**Exercise objective:** Where does the word "oder" occur in the data below? Copy each line that holds it.

-*-*-

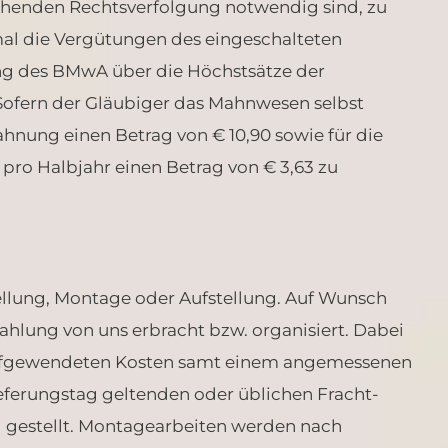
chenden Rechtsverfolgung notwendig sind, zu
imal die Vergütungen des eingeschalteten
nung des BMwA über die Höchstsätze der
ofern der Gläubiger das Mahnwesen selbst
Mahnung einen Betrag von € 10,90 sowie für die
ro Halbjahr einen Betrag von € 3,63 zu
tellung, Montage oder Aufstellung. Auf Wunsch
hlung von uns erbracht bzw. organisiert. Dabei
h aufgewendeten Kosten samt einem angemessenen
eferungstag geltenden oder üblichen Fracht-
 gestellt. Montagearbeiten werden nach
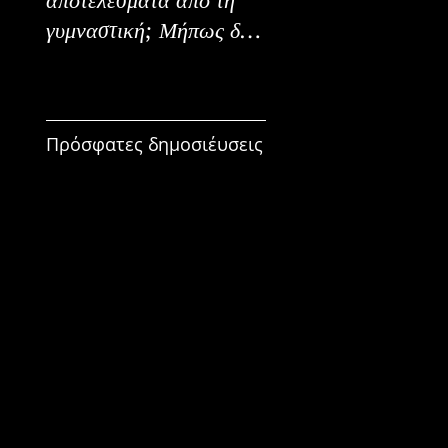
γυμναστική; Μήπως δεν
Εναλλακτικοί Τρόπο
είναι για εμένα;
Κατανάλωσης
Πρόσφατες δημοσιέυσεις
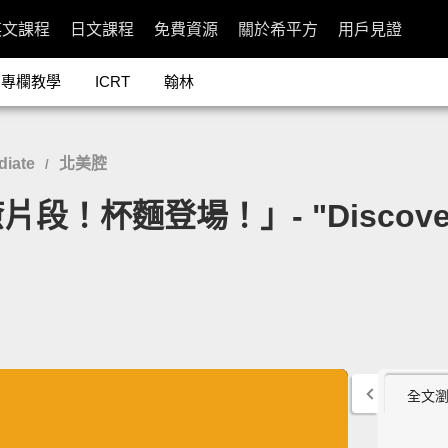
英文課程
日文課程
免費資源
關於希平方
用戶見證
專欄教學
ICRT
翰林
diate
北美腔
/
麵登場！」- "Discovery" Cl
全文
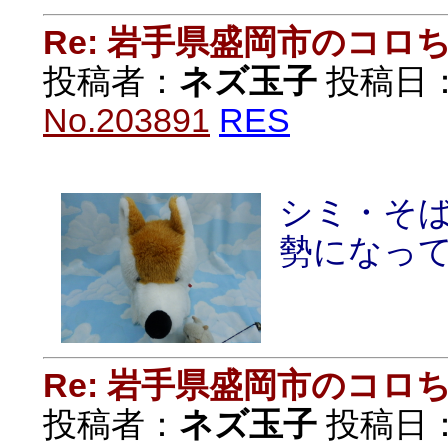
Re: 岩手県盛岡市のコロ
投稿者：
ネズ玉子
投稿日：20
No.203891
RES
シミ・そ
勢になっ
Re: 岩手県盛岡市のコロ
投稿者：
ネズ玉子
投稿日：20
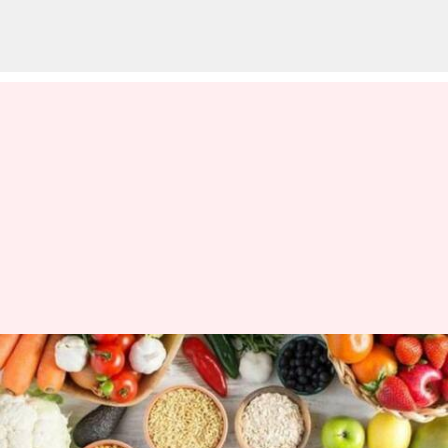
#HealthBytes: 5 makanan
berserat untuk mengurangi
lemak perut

-*-*-

**The answer:**
tellung, Montage oder Aufstellung. Auf Wunsch
eferungstag geltenden oder üblichen Fracht-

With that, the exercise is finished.